Vous aviez pour moi le regard qui se perd
Dans la banalité des secrets éventés,
Nous échangions quelques paroles
Qui appauvrissaient d’autant notre amour.

Le sourire, O combien funèbre de vos lèvres,
Ne durait que pour avoir la force de mourir;
Ainsi le traversait un sillon d’amertume
Comme vole un oiseau de mauvais augure.

Des lors, cette dure leçon que l’amour est trompeur,
Que sa fourberie nous dessèche, m’a restitué votre visage,
Et le soleil maudit de Dieu, et l’arbre,
Et un étang ourlé de feuilles grises.

We stood by a pond that winter day,
And the sun was white, as though chidden of God,
And a few leaves lay on the starving sod;
– They had fallen from an ash, and were gray.

Your eyes on me were as eyes that rove
Over tedious riddles of years ago;
And some words played between us to and fro
On which lost the more by our love.

The smile on your mouth was the deadest thing
Alive enough to have strength to die;
And a grin of bitterness swept thereby
Like an ominous bird a-wing…

Since then, keen lessons that love deceives,
And wrings with wrong, have shaped to me
Your face, and the God-curst sun, and a tree,
And a pong edged with grayish leaves
.

Thomas HARDY, Poèmes du Wessex, traduction de Frédéric Jacques Temple, Gallimard, 2012

10 réflexions sur « Tons neutres »

    1. On réduit très souvent Thomas Hardy à ses romans, oubliant qu’il est aussi un grand poète élégiaque. Je suis en train de découvrir son oeuvre poétique avec un immense plaisir.

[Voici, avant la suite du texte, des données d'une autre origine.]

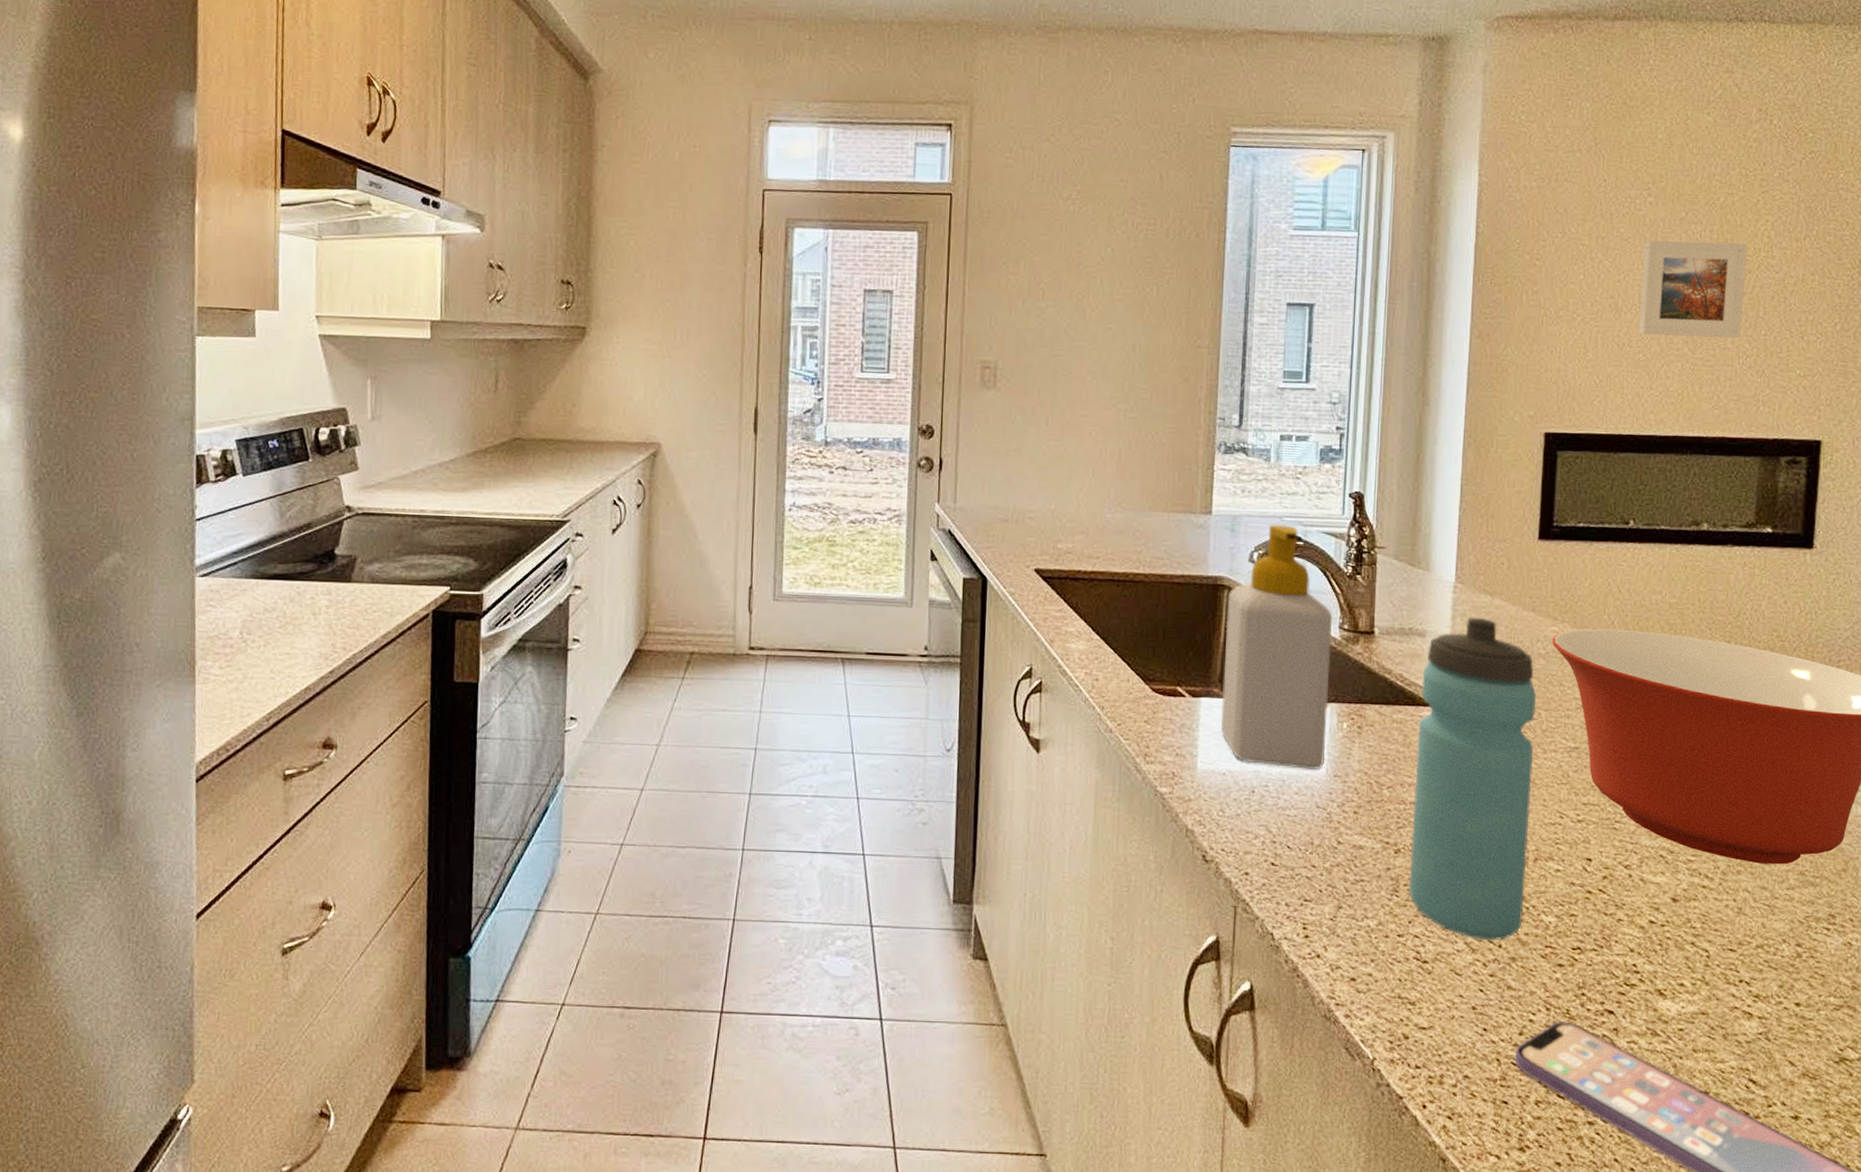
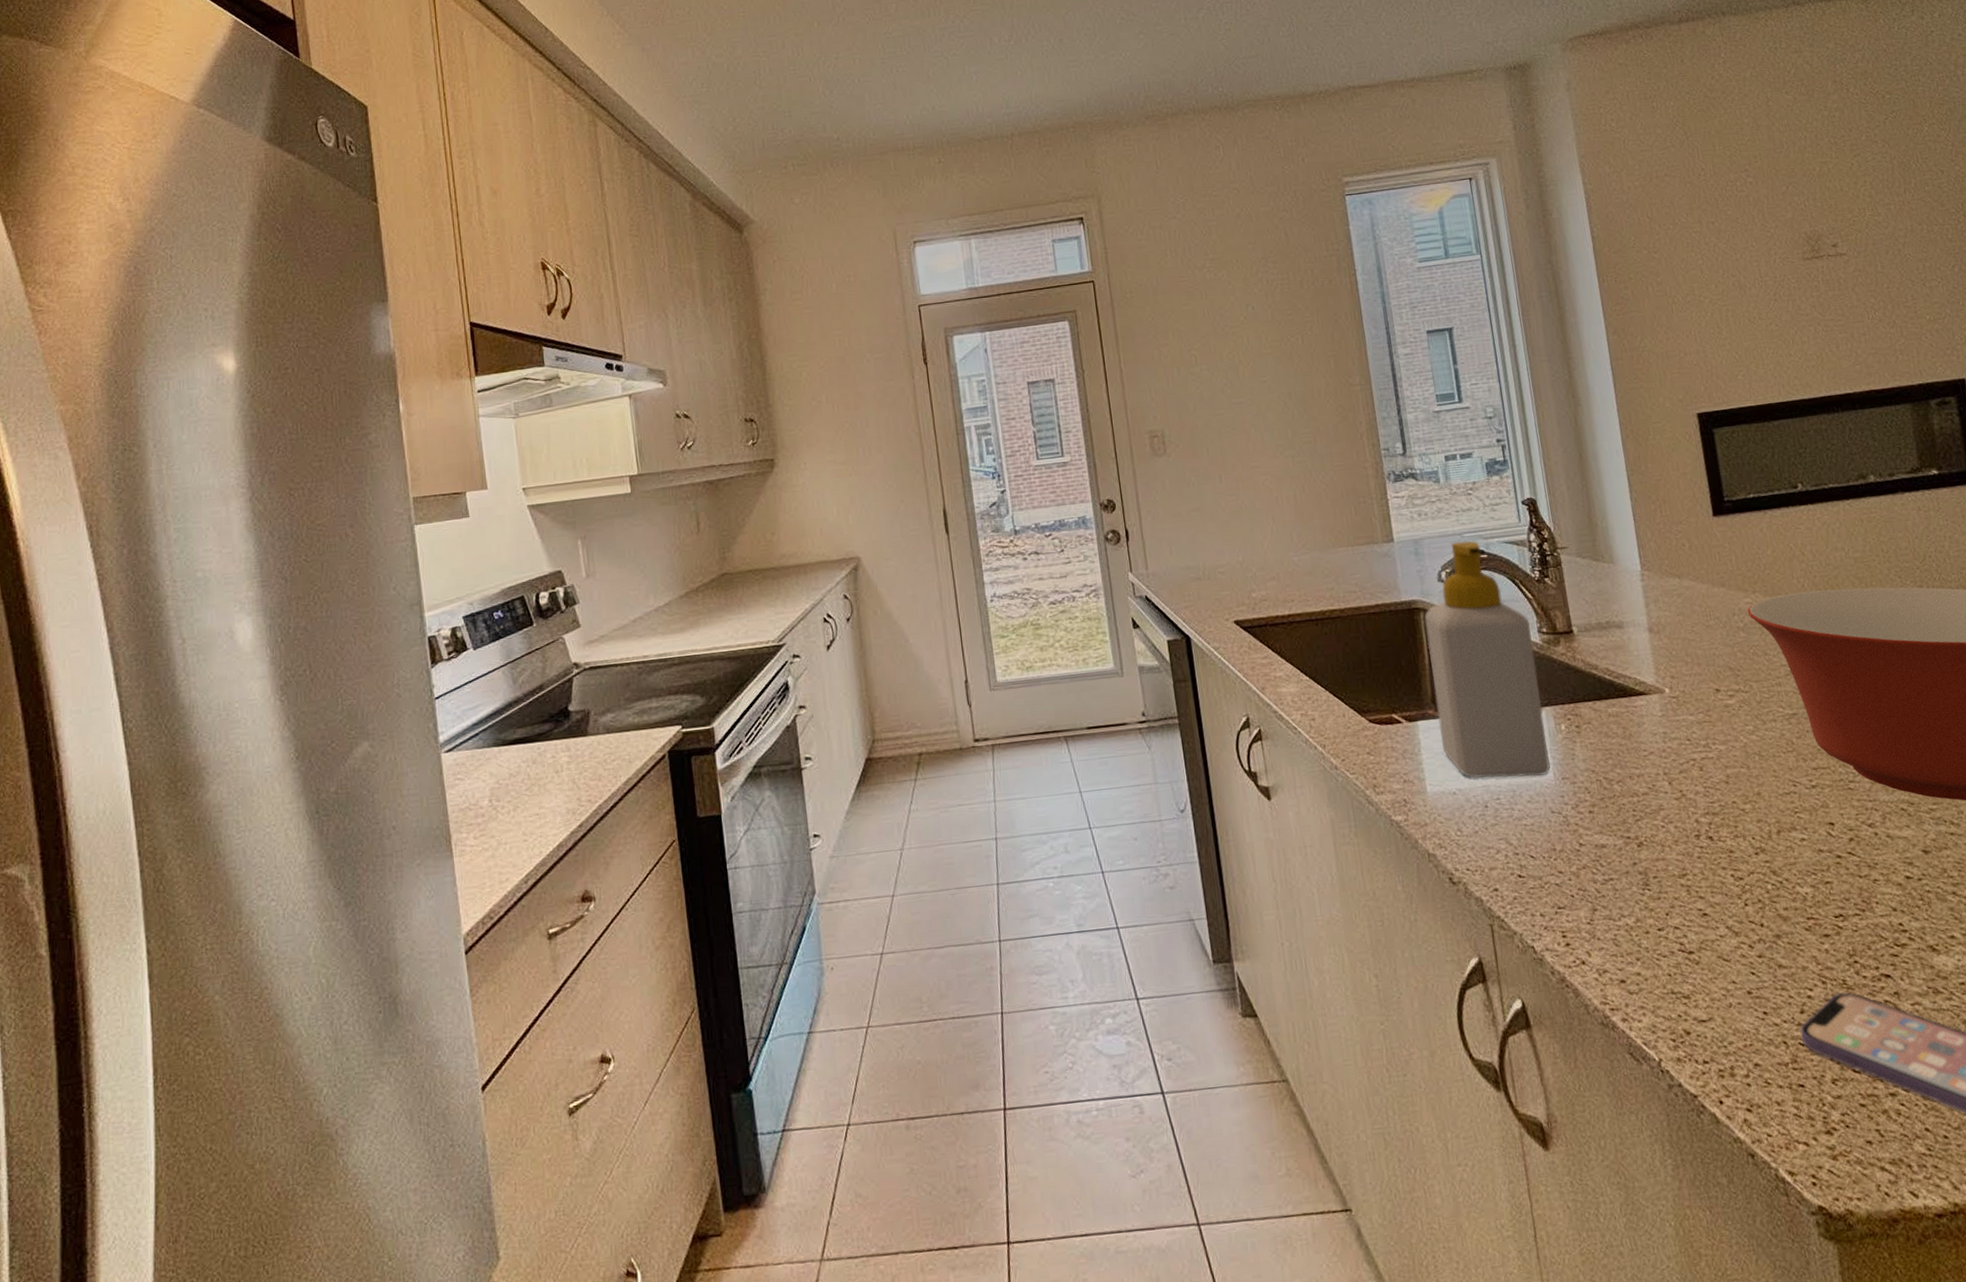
water bottle: present [1409,617,1536,941] -> none [1628,600,1779,922]
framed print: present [1638,240,1747,339] -> none [1753,205,1865,307]

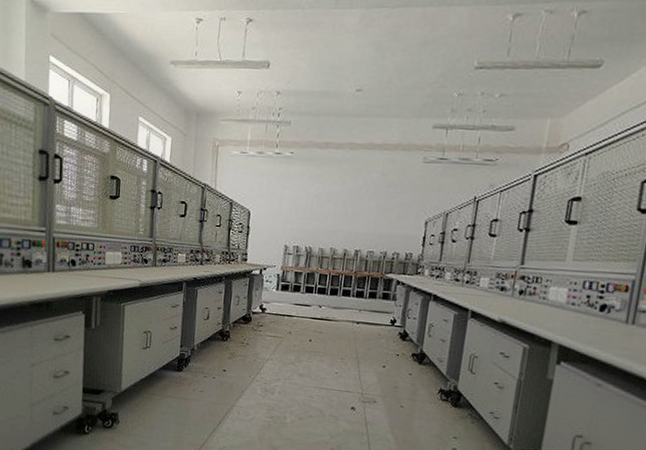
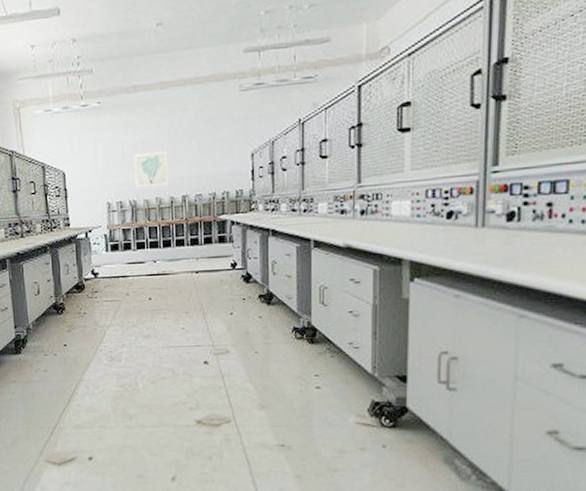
wall art: none [313,204,348,239] -> present [134,151,169,188]

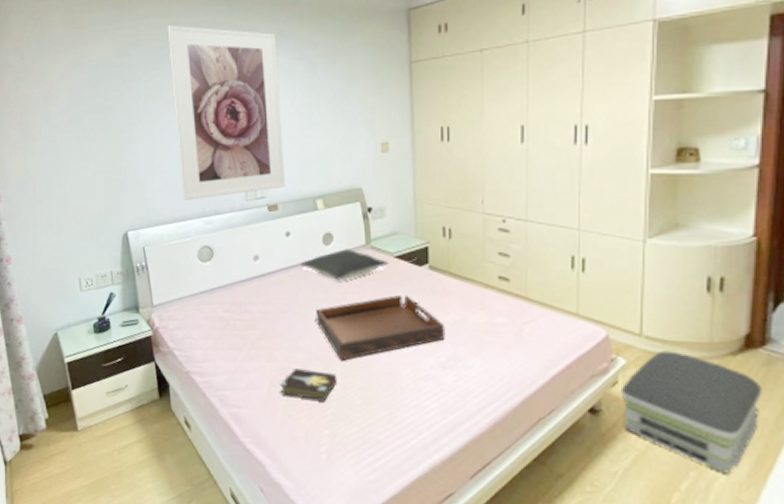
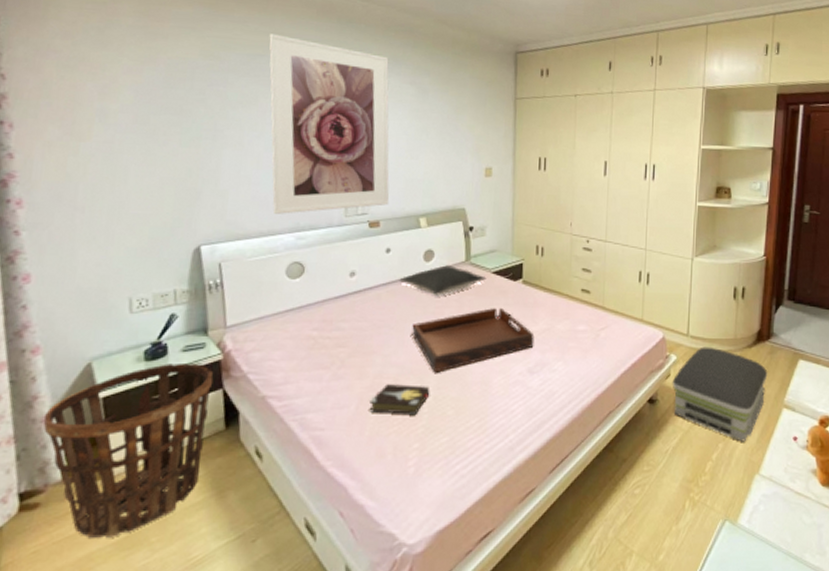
basket: none [29,336,147,481] -> present [43,364,214,538]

    1. Il y a quelque chose de très poétique, je trouve, dans la langue de ses romans. D’où l’idée d’aller voir directement à la source de son travail poétique.

  1. C’est le premier poème de Thomas Hardy que je lis, merci de le citer en traduction et dans l’original. J’aime particulièrement cette strophe au rythme intraduisible (des mots de une ou deux syllabes) :
    “Your eyes on me were as eyes that rove
    Over tedious riddles of years ago;
    And some words played between us to and fro
    On which lost the more by our love.”

    1. Pour cela, l’édition française, qui propose tous les textes en version bilingue, est bien faite. Et, quel que soit l’effort de récréation poétique du traducteur, que je trouve très efficace ici, c’est un bonheur vraiment de pouvoir se plonger dans l’anglais de Thomas Hardy.